Every now and then, suddenly things make a lot of sense when one gets to know the background story. Keith Hudson’s latest dispatch on the Iran situation is one such succinctly described brief. Here it is for the record.
Most people in England, I’m sure, haven’t the foggiest knowledge of Iran or of the UK’s behaviour towards it in the last few decades.
Ever since oil was discovered there at the turn of the 20th century, Iran has been the object of plunder and high politics. From then onwards, both Russia and the UK repeatedly tried to control the country. Then, during World War II, Germany needed Iran’s oil and, in order to prevent this, UK forces invaded Iran and opened a pipeline to Russia, then our ally in fighting Germany.

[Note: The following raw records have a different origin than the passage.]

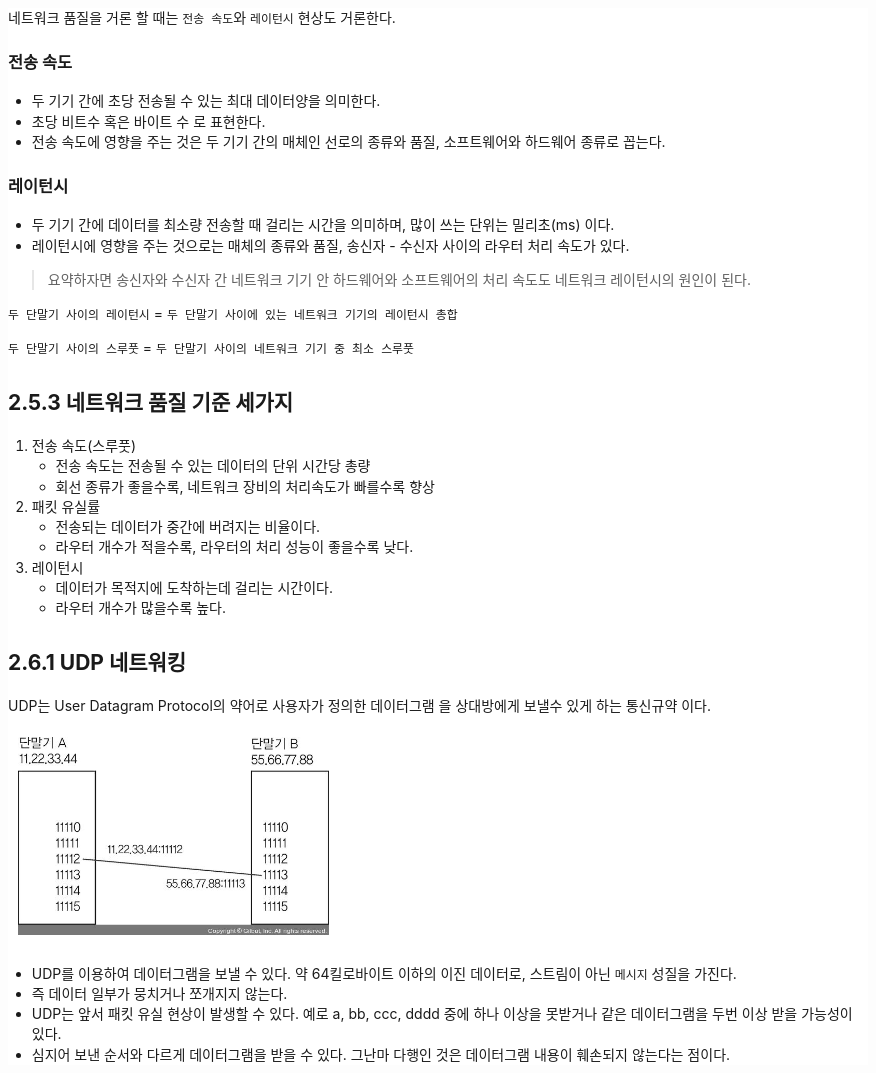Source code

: 네트워크 품질을 거론 할 때는 `전송 속도`와 `레이턴시` 현상도 거론한다.

### 전송 속도

  - 두 기기 간에 초당 전송될 수 있는 최대 데이터양을 의미한다.
  - 초당 비트수 혹은 바이트 수 로 표현한다.
  - 전송 속도에 영향을 주는 것은 두 기기 간의 매체인 선로의 종류와 품질, 소프트웨어와 하드웨어 종류로 꼽는다.

### 레이턴시

  - 두 기기 간에 데이터를 최소량 전송할 때 걸리는 시간을 의미하며, 많이 쓰는 단위는 밀리초(ms) 이다.
  - 레이턴시에 영향을 주는 것으로는 매체의 종류와 품질, 송신자 - 수신자 사이의 라우터 처리 속도가 있다.

> 요약하자면 송신자와 수신자 간 네트워크 기기 안 하드웨어와 소프트웨어의 처리 속도도 네트워크 레이턴시의 원인이 된다.

`두 단말기 사이의 레이턴시` = `두 단말기 사이에 있는 네트워크 기기의 레이턴시 총합`

`두 단말기 사이의 스루풋` = `두 단말기 사이의 네트워크 기기 중 최소 스루풋`

## 2.5.3 네트워크 품질 기준 세가지

1. 전송 속도(스루풋)
    - 전송 속도는 전송될 수 있는 데이터의 단위 시간당 총량
    - 회선 종류가 좋을수록, 네트워크 장비의 처리속도가 빠를수록 향상
2. 패킷 유실률
    - 전송되는 데이터가 중간에 버려지는 비율이다.
    - 라우터 개수가 적을수록, 라우터의 처리 성능이 좋을수록 낮다.
3. 레이턴시
    - 데이터가 목적지에 도착하는데 걸리는 시간이다.
    - 라우터 개수가 많을수록 높다.


## 2.6.1 UDP 네트워킹

UDP는 User Datagram Protocol의 약어로 사용자가 정의한 데이터그램 을 상대방에게 보낼수 있게 하는 통신규약 이다.

![img_8.png](img_8.png)

- UDP를 이용하여 데이터그램을 보낼 수 있다. 약 64킬로바이트 이하의 이진 데이터로, 스트림이 아닌 `메시지` 성질을 가진다.
- 즉 데이터 일부가 뭉치거나 쪼개지지 않는다.
- UDP는 앞서 패킷 유실 현상이 발생할 수 있다. 예로 a, bb, ccc, dddd 중에 하나 이상을 못받거나 같은 데이터그램을 두번 이상 받을 가능성이 있다.
- 심지어 보낸 순서와 다르게 데이터그램을 받을 수 있다. 그난마 다행인 것은 데이터그램 내용이 훼손되지 않는다는 점이다.
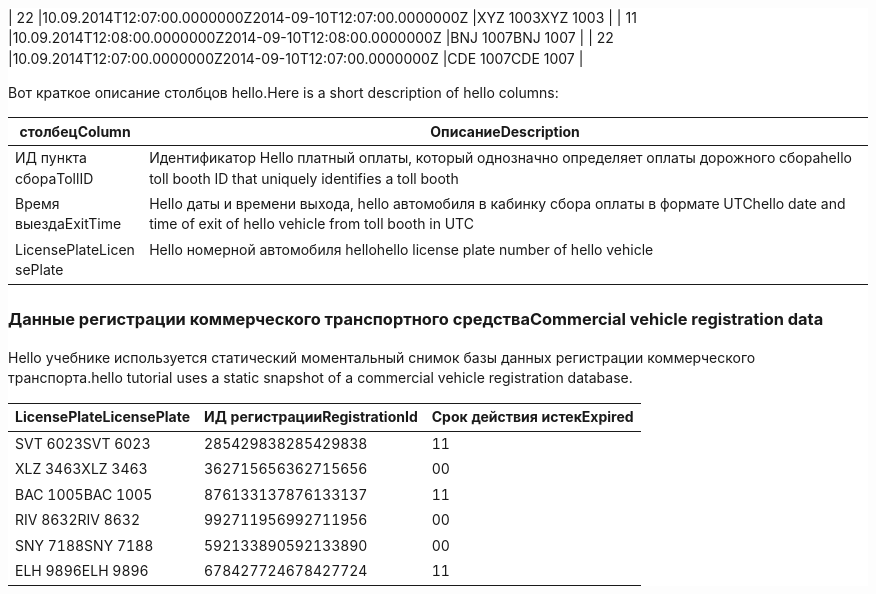 | <span data-ttu-id="2b438-242">2</span><span class="sxs-lookup"><span data-stu-id="2b438-242">2</span></span> |<span data-ttu-id="2b438-243">10.09.2014T12:07:00.0000000Z</span><span class="sxs-lookup"><span data-stu-id="2b438-243">2014-09-10T12:07:00.0000000Z</span></span> |<span data-ttu-id="2b438-244">XYZ 1003</span><span class="sxs-lookup"><span data-stu-id="2b438-244">XYZ 1003</span></span> |
| <span data-ttu-id="2b438-245">1</span><span class="sxs-lookup"><span data-stu-id="2b438-245">1</span></span> |<span data-ttu-id="2b438-246">10.09.2014T12:08:00.0000000Z</span><span class="sxs-lookup"><span data-stu-id="2b438-246">2014-09-10T12:08:00.0000000Z</span></span> |<span data-ttu-id="2b438-247">BNJ 1007</span><span class="sxs-lookup"><span data-stu-id="2b438-247">BNJ 1007</span></span> |
| <span data-ttu-id="2b438-248">2</span><span class="sxs-lookup"><span data-stu-id="2b438-248">2</span></span> |<span data-ttu-id="2b438-249">10.09.2014T12:07:00.0000000Z</span><span class="sxs-lookup"><span data-stu-id="2b438-249">2014-09-10T12:07:00.0000000Z</span></span> |<span data-ttu-id="2b438-250">CDE 1007</span><span class="sxs-lookup"><span data-stu-id="2b438-250">CDE 1007</span></span> |

<span data-ttu-id="2b438-251">Вот краткое описание столбцов hello.</span><span class="sxs-lookup"><span data-stu-id="2b438-251">Here is a short description of hello columns:</span></span>

| <span data-ttu-id="2b438-252">столбец</span><span class="sxs-lookup"><span data-stu-id="2b438-252">Column</span></span> | <span data-ttu-id="2b438-253">Описание</span><span class="sxs-lookup"><span data-stu-id="2b438-253">Description</span></span> |
| --- | --- |
| <span data-ttu-id="2b438-254">ИД пункта сбора</span><span class="sxs-lookup"><span data-stu-id="2b438-254">TollID</span></span> |<span data-ttu-id="2b438-255">Идентификатор Hello платный оплаты, который однозначно определяет оплаты дорожного сбора</span><span class="sxs-lookup"><span data-stu-id="2b438-255">hello toll booth ID that uniquely identifies a toll booth</span></span> |
| <span data-ttu-id="2b438-256">Время выезда</span><span class="sxs-lookup"><span data-stu-id="2b438-256">ExitTime</span></span> |<span data-ttu-id="2b438-257">Hello даты и времени выхода, hello автомобиля в кабинку сбора оплаты в формате UTC</span><span class="sxs-lookup"><span data-stu-id="2b438-257">hello date and time of exit of hello vehicle from toll booth in UTC</span></span> |
| <span data-ttu-id="2b438-258">LicensePlate</span><span class="sxs-lookup"><span data-stu-id="2b438-258">LicensePlate</span></span> |<span data-ttu-id="2b438-259">Hello номерной автомобиля hello</span><span class="sxs-lookup"><span data-stu-id="2b438-259">hello license plate number of hello vehicle</span></span> |

### <a name="commercial-vehicle-registration-data"></a><span data-ttu-id="2b438-260">Данные регистрации коммерческого транспортного средства</span><span class="sxs-lookup"><span data-stu-id="2b438-260">Commercial vehicle registration data</span></span>
<span data-ttu-id="2b438-261">Hello учебнике используется статический моментальный снимок базы данных регистрации коммерческого транспорта.</span><span class="sxs-lookup"><span data-stu-id="2b438-261">hello tutorial uses a static snapshot of a commercial vehicle registration database.</span></span>

| <span data-ttu-id="2b438-262">LicensePlate</span><span class="sxs-lookup"><span data-stu-id="2b438-262">LicensePlate</span></span> | <span data-ttu-id="2b438-263">ИД регистрации</span><span class="sxs-lookup"><span data-stu-id="2b438-263">RegistrationId</span></span> | <span data-ttu-id="2b438-264">Срок действия истек</span><span class="sxs-lookup"><span data-stu-id="2b438-264">Expired</span></span> |
| --- | --- | --- |
| <span data-ttu-id="2b438-265">SVT 6023</span><span class="sxs-lookup"><span data-stu-id="2b438-265">SVT 6023</span></span> |<span data-ttu-id="2b438-266">285429838</span><span class="sxs-lookup"><span data-stu-id="2b438-266">285429838</span></span> |<span data-ttu-id="2b438-267">1</span><span class="sxs-lookup"><span data-stu-id="2b438-267">1</span></span> |
| <span data-ttu-id="2b438-268">XLZ 3463</span><span class="sxs-lookup"><span data-stu-id="2b438-268">XLZ 3463</span></span> |<span data-ttu-id="2b438-269">362715656</span><span class="sxs-lookup"><span data-stu-id="2b438-269">362715656</span></span> |<span data-ttu-id="2b438-270">0</span><span class="sxs-lookup"><span data-stu-id="2b438-270">0</span></span> |
| <span data-ttu-id="2b438-271">BAC 1005</span><span class="sxs-lookup"><span data-stu-id="2b438-271">BAC 1005</span></span> |<span data-ttu-id="2b438-272">876133137</span><span class="sxs-lookup"><span data-stu-id="2b438-272">876133137</span></span> |<span data-ttu-id="2b438-273">1</span><span class="sxs-lookup"><span data-stu-id="2b438-273">1</span></span> |
| <span data-ttu-id="2b438-274">RIV 8632</span><span class="sxs-lookup"><span data-stu-id="2b438-274">RIV 8632</span></span> |<span data-ttu-id="2b438-275">992711956</span><span class="sxs-lookup"><span data-stu-id="2b438-275">992711956</span></span> |<span data-ttu-id="2b438-276">0</span><span class="sxs-lookup"><span data-stu-id="2b438-276">0</span></span> |
| <span data-ttu-id="2b438-277">SNY 7188</span><span class="sxs-lookup"><span data-stu-id="2b438-277">SNY 7188</span></span> |<span data-ttu-id="2b438-278">592133890</span><span class="sxs-lookup"><span data-stu-id="2b438-278">592133890</span></span> |<span data-ttu-id="2b438-279">0</span><span class="sxs-lookup"><span data-stu-id="2b438-279">0</span></span> |
| <span data-ttu-id="2b438-280">ELH 9896</span><span class="sxs-lookup"><span data-stu-id="2b438-280">ELH 9896</span></span> |<span data-ttu-id="2b438-281">678427724</span><span class="sxs-lookup"><span data-stu-id="2b438-281">678427724</span></span> |<span data-ttu-id="2b438-282">1</span><span class="sxs-lookup"><span data-stu-id="2b438-282">1</span></span> |
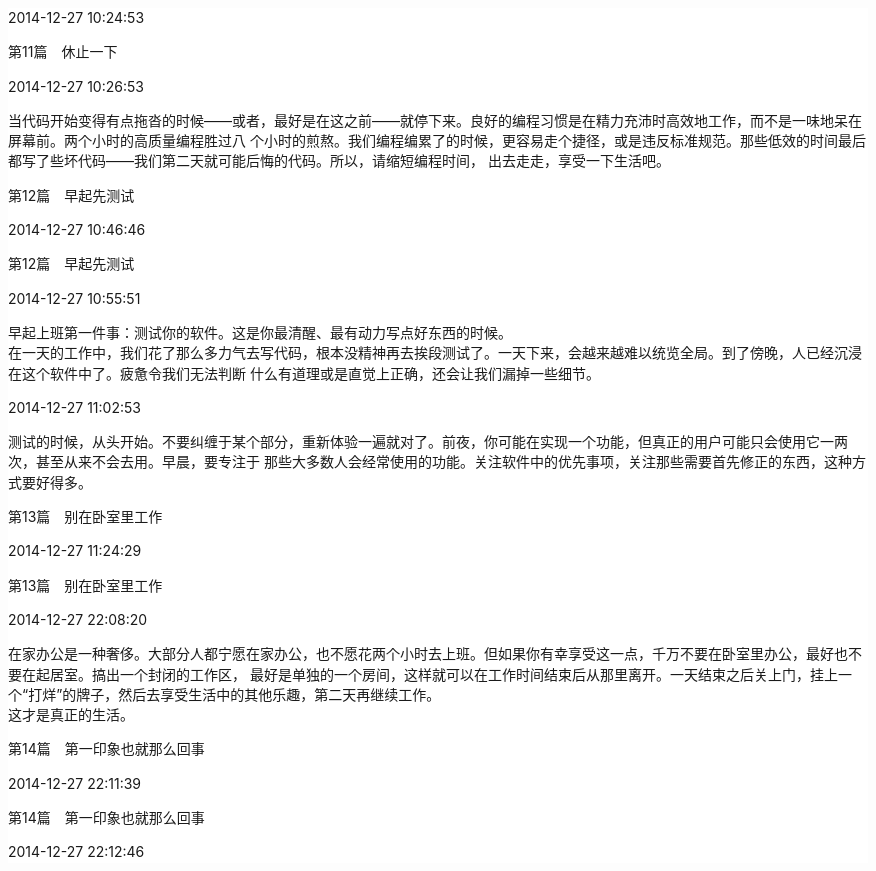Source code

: 
2014-12-27 10:24:53

第11篇　休止一下

  

2014-12-27 10:26:53

当代码开始变得有点拖沓的时候——或者，最好是在这之前——就停下来。良好的编程习惯是在精力充沛时高效地工作，而不是一味地呆在屏幕前。两个小时的高质量编程胜过八
个小时的煎熬。我们编程编累了的时候，更容易走个捷径，或是违反标准规范。那些低效的时间最后都写了些坏代码——我们第二天就可能后悔的代码。所以，请缩短编程时间，
出去走走，享受一下生活吧。

  

  第12篇　早起先测试

  

2014-12-27 10:46:46

第12篇　早起先测试

  

2014-12-27 10:55:51

早起上班第一件事：测试你的软件。这是你最清醒、最有动力写点好东西的时候。  
在一天的工作中，我们花了那么多力气去写代码，根本没精神再去挨段测试了。一天下来，会越来越难以统览全局。到了傍晚，人已经沉浸在这个软件中了。疲惫令我们无法判断
什么有道理或是直觉上正确，还会让我们漏掉一些细节。

  

2014-12-27 11:02:53

测试的时候，从头开始。不要纠缠于某个部分，重新体验一遍就对了。前夜，你可能在实现一个功能，但真正的用户可能只会使用它一两次，甚至从来不会去用。早晨，要专注于
那些大多数人会经常使用的功能。关注软件中的优先事项，关注那些需要首先修正的东西，这种方式要好得多。

  

  第13篇　别在卧室里工作

  

2014-12-27 11:24:29

第13篇　别在卧室里工作

  

2014-12-27 22:08:20

在家办公是一种奢侈。大部分人都宁愿在家办公，也不愿花两个小时去上班。但如果你有幸享受这一点，千万不要在卧室里办公，最好也不要在起居室。搞出一个封闭的工作区，
最好是单独的一个房间，这样就可以在工作时间结束后从那里离开。一天结束之后关上门，挂上一个“打烊”的牌子，然后去享受生活中的其他乐趣，第二天再继续工作。  
这才是真正的生活。

  

  第14篇　第一印象也就那么回事

  

2014-12-27 22:11:39

第14篇　第一印象也就那么回事

  

2014-12-27 22:12:46
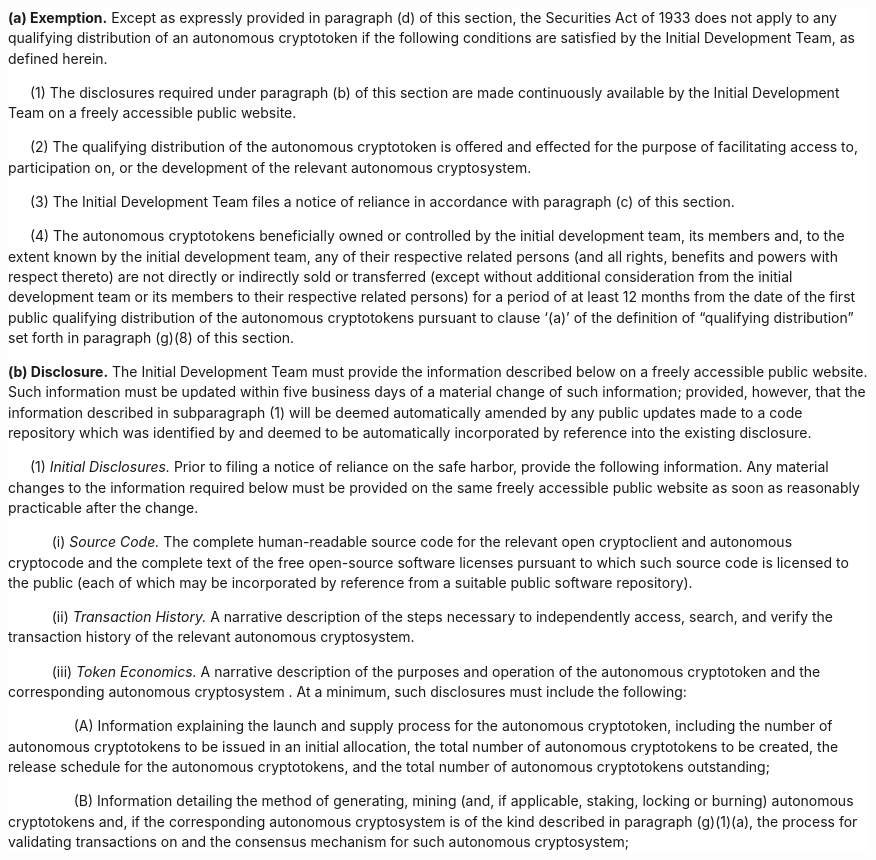 **(a)  Exemption.**  Except as expressly provided in paragraph (d) of this section, the Securities Act of 1933 does not apply to any qualifying distribution of an autonomous cryptotoken if the following conditions are satisfied by the Initial Development Team, as defined herein.

&ensp; &ensp; (1) The disclosures required under paragraph (b) of this section are made continuously available by the Initial Development Team on a freely accessible public website.

&ensp; &ensp; (2)  The qualifying distribution of the autonomous cryptotoken is offered and effected for the purpose of facilitating access to, participation on, or the development of the relevant autonomous cryptosystem.

&ensp; &ensp; (3)  The Initial Development Team files a notice of reliance in accordance with paragraph (c) of this section.

&ensp; &ensp; (4)  The autonomous cryptotokens beneficially owned or controlled by the initial development team, its members and, to the extent known by the initial development team, any of their respective related persons (and all rights, benefits and powers with respect thereto) are not directly or indirectly sold or transferred (except without additional consideration from the initial development team or its members to their respective related persons) for a period of at least 12 months from the date of the first public qualifying distribution of the autonomous cryptotokens pursuant to clause ‘(a)’ of the definition of “qualifying distribution” set forth in paragraph (g)(8) of this section. 

**(b)  Disclosure.**  The Initial Development Team must provide the information described below on a freely accessible public website.  Such information must be updated within five business days of a material change of such information; provided, however, that the information described in subparagraph (1) will be deemed automatically amended by any public updates made to a code repository which was identified by and deemed to be automatically incorporated by reference into the existing disclosure.  

&ensp; &ensp; (1)  *Initial Disclosures.*  Prior to filing a notice of reliance on the safe harbor, provide the following information.  Any material changes to the information required below must be provided on the same freely accessible public website as soon as reasonably practicable after the change.

&ensp; &ensp; &ensp; &ensp; (i)  *Source Code.*  The complete human-readable source code for the relevant open cryptoclient and autonomous cryptocode and the complete text of the free open-source software licenses pursuant to which such source code is licensed to the public (each of which may be incorporated by reference from a suitable public software repository). 

&ensp; &ensp; &ensp; &ensp; (ii)  *Transaction History.*  A narrative description of the steps necessary to independently access, search, and verify the transaction history of the relevant autonomous cryptosystem.   

&ensp; &ensp; &ensp; &ensp; (iii)  *Token Economics.*  A narrative description of the purposes and operation of the autonomous cryptotoken and the corresponding autonomous cryptosystem .  At a minimum, such disclosures must include the following:

&ensp; &ensp; &ensp; &ensp; &ensp; &ensp; (A)  Information explaining the launch and supply process for the autonomous cryptotoken, including the number of autonomous cryptotokens to be issued in an initial allocation, the total number of autonomous cryptotokens to be created, the release schedule for the autonomous cryptotokens, and the total number of autonomous cryptotokens outstanding;

&ensp; &ensp; &ensp; &ensp; &ensp; &ensp; (B)  Information detailing the method of generating, mining (and, if applicable, staking, locking or burning) autonomous cryptotokens and, if the corresponding autonomous cryptosystem is of the kind described in paragraph (g)(1)(a), the process for validating transactions on and the consensus mechanism for such autonomous cryptosystem;
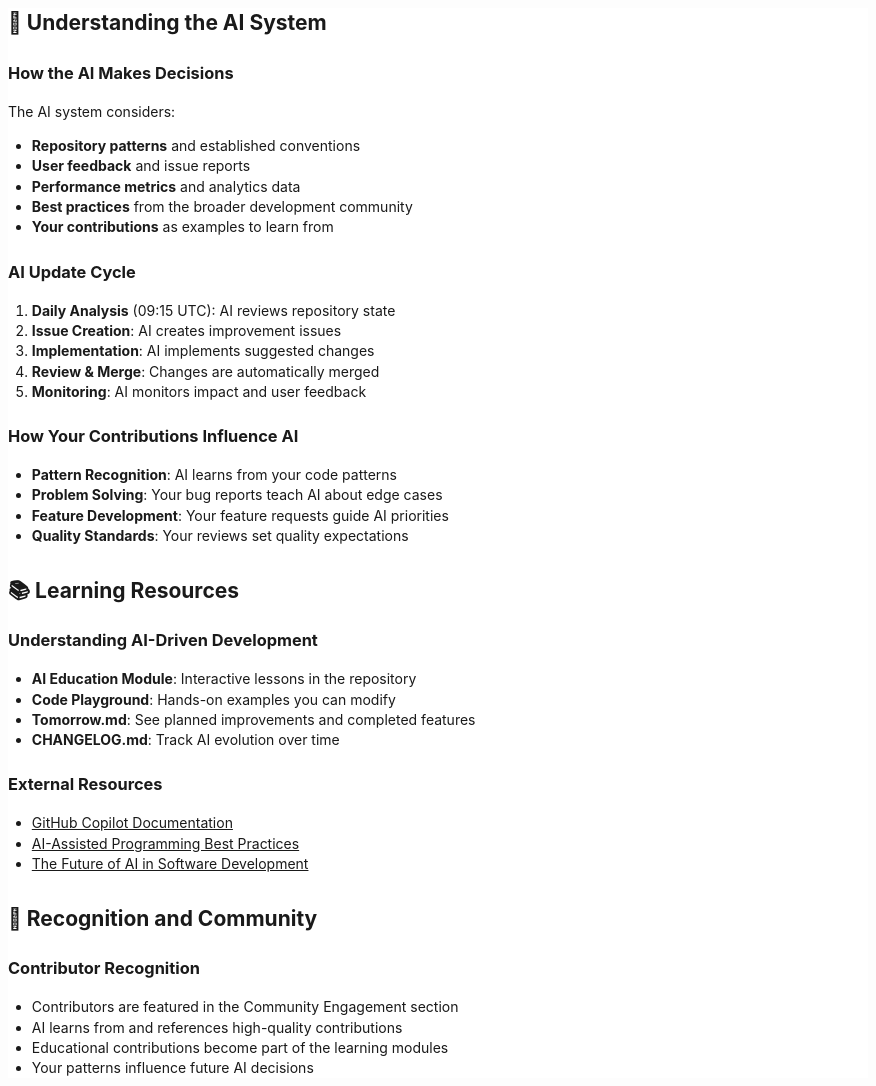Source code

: ## 🧠 Understanding the AI System

### How the AI Makes Decisions

The AI system considers:
- **Repository patterns** and established conventions
- **User feedback** and issue reports
- **Performance metrics** and analytics data
- **Best practices** from the broader development community
- **Your contributions** as examples to learn from

### AI Update Cycle

1. **Daily Analysis** (09:15 UTC): AI reviews repository state
2. **Issue Creation**: AI creates improvement issues
3. **Implementation**: AI implements suggested changes
4. **Review & Merge**: Changes are automatically merged
5. **Monitoring**: AI monitors impact and user feedback

### How Your Contributions Influence AI

- **Pattern Recognition**: AI learns from your code patterns
- **Problem Solving**: Your bug reports teach AI about edge cases
- **Feature Development**: Your feature requests guide AI priorities
- **Quality Standards**: Your reviews set quality expectations

## 📚 Learning Resources

### Understanding AI-Driven Development

- **AI Education Module**: Interactive lessons in the repository
- **Code Playground**: Hands-on examples you can modify
- **Tomorrow.md**: See planned improvements and completed features
- **CHANGELOG.md**: Track AI evolution over time

### External Resources

- [GitHub Copilot Documentation](https://docs.github.com/en/copilot)
- [AI-Assisted Programming Best Practices](https://github.blog/2023-06-20-how-to-write-better-prompts-for-github-copilot/)
- [The Future of AI in Software Development](https://github.blog/2023-07-17-the-future-of-ai-in-software-development/)

## 🎉 Recognition and Community

### Contributor Recognition

- Contributors are featured in the Community Engagement section
- AI learns from and references high-quality contributions
- Educational contributions become part of the learning modules
- Your patterns influence future AI decisions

After WWII, British troops left Iran and elections were held. Mossadegh became President in 1951 and thereupon nationalised the Anglo-Iranian Oil Company with country-wide support. In 1953, the British Intelligence Services plotted with America’s Central Intelligence Agency, overthrew the Iranian government and installed Pahlavi as the Shah. For the next 20 years the Shah ruled with increasing ruthlessness via Savak, one of the nastiest intelligence agencies ever.
In 1979 a popular uprising against the Shah brought Ayatollah Khomeini out of exile in Paris and he became the new leader of, by now, an intensely Islamic-flavoured government in Tehran. By then, its British Empire gone, the UK had lost its clout in international affairs and America took over by massively equipping Saddam Hussein’s army in Iraq and giving him more than a nod and a wink to invade Iran — which he promptly did in 1980.
This was one of the longest wars in history — 1980-1988. Also, considering Iran’s modest population, this was one of the highest-fatality wars in history with up to one million Iranian deaths on the battlefield — at least 100,000 dying from chemical weapons long outlawed by international conventions. The chemicals for these weapons were supplied from America via — yes, you’ve guessed — Donald Rumsfeld, the late unlamented US Secretary of Defense under the present President.
Ever since the Germans tried to build a Berlin-Mosul railway a century ago, oil has been the main motivator of Western nation policy towards the Middle East, but most American and British people are totally unaware of this as they cheerfully pump petrol into their cars. They still don’t fully realise why Bush and Blair invaded Iraq in 2003 nor, in the latest foolish episode, why Bush persuaded Blair to trespass on Iranian waters in the hope of provoking Iran into excessive reaction, giving cause for powerful American response with, Bush naively assumed, world-wide support.
Prime Minister Blair may well deny that a letter of apology has now been sent to Iran but we can be certain that something has been written on paper — as indeed a senior official in Iran has said. It will turn up in the archives in future decades. But it’s now in the interest of both Blair and Ahmadinejad to draw a veil over the unfortunate affair. Everybody (in this country) will have forgotten about this within a few weeks.
However, as he prepares to leave office, Prime Minister Blair has been humiliated three times in as many weeks. Firstly, Sinn Fein and the DUP in Northern Ireland refused to accept his deadline for the formation of a new government there (and have even kicked out Blair’s NI Minister from his personal office); secondly, Blair was pretty crudely humiliated by Western European leaders when he proposed to sanction European exports to Iran; and thirdly, less crudely and more imaginatively, Iran has been able to reimpose the integrity of its own sea borders.
Will Blair face any more humiliations in his final weeks? Highly likely I’d have thought because too many other serious matters, such as the National Health Service, state education and housing for young people, are fast unravelling. But the three recent ones ought to have been enough to persuade Blair to be a little less publicly voluble and a little more sensible in the stream of bright ideas which proceed from that mythical sofa in 10 Downing Street.